1. ## proximity algorithm question

Since there's no forum dedicated for algorithm questions.. thought I could ask here

Suppose I have a collection of coordinates (x,y or x,y,z), and I want to have an operation which looks up the closest n neighbors to a particular coordinate..

My friends told me to do this using quadtrees, and some told me to have some sort of sparse maps or something that I don't understand

What's the best way? There may be a million entries inside this collection..

2. It depends a bit on how your setup is...if you need to get the distance over and over you could build a voxel grid and assign each point to a specific voxel in space(2d or 3d). Then when you lookup the points close to any given point you only need to check the points in the surrounding voxels (If you don't find the wanted amount you may have to check the next set of voxels). If you are unfamiliar with voxels you can simply think of it as slicing up the space into box volumes(3d) or rectangles(2d).

When points change position you can assign them a different voxel ID.

3. Um....(x*x)+(y*y)+(z*z)???

4. For the actual checking of points you could do something like this...create an array of the number of elements you want to find and assign a very large value to each element of the array. Then loop through the points for each point. For each point-distance look for the biggest value in the array and replace it with the current distance if the current distance is less than the array value. That way you will be left with the closest distances. You might want to also create another array and store the points(or indices or whatever) in that as you switch values in the first array.

5. Do these points have floating point or integral coordinates?
I have code that implements a sparse 3D voxel map (as DrSnuggles mentions) in the 'useful classes' section of my website.

You need to tell us more about it however, in order to be suggested the most appropriate answer.
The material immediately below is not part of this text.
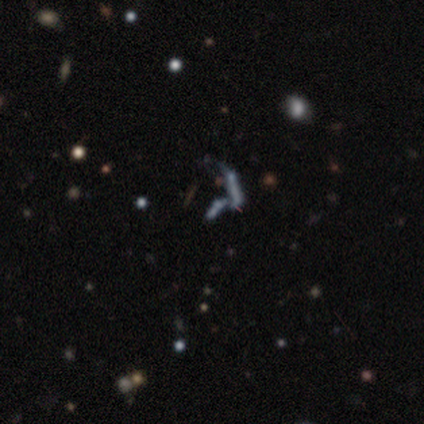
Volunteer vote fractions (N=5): Overall: featured or disk (40%, tied with star or artifact). Edge-on disk: no (100%). Bar: no (100%). Spiral arms: no (100%). Bulge size: small (50%, tied with none). Merging: merger (100%).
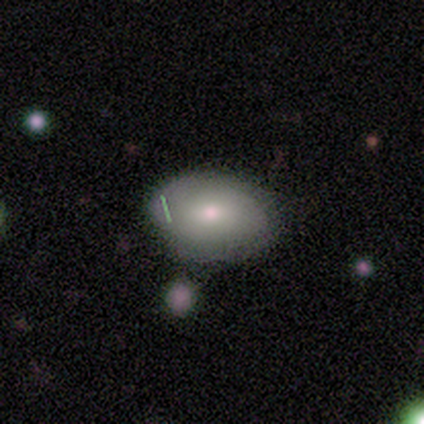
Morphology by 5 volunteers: Smooth or featured: smooth — 80% (featured or disk — 20%)
How rounded: in between — 75% (round — 25%)
Merging: none — 60% (minor disturbance — 20%)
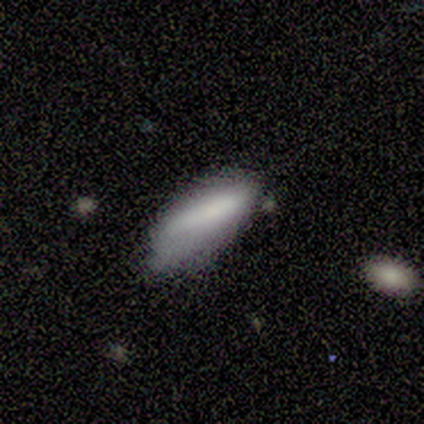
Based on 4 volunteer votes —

Tell us what you told your friends

6. Originally Posted by Bubba
Um....(x*x)+(y*y)+(z*z)???
The question is not how to determine the distance, but rather how to QUICKLY determine a set of closest points. If you have a million points, checking each of them is obvious non-optimal.

The voxel solution is basically a crude simulation of octrees. Building an octree is only a good idea if you are going to be performing these checks repeatedly.

7. Basic idea of octrees:

Space is bounded by a cube. The location and size of this cube in space are arbitrary -- the important part is that it is finite in size. In other words, the values of the points must be bounded -- no infinite points.

D is the dimension of the cube (length of one side).
N is the maximum number of points per node. This should be some reasonably small number.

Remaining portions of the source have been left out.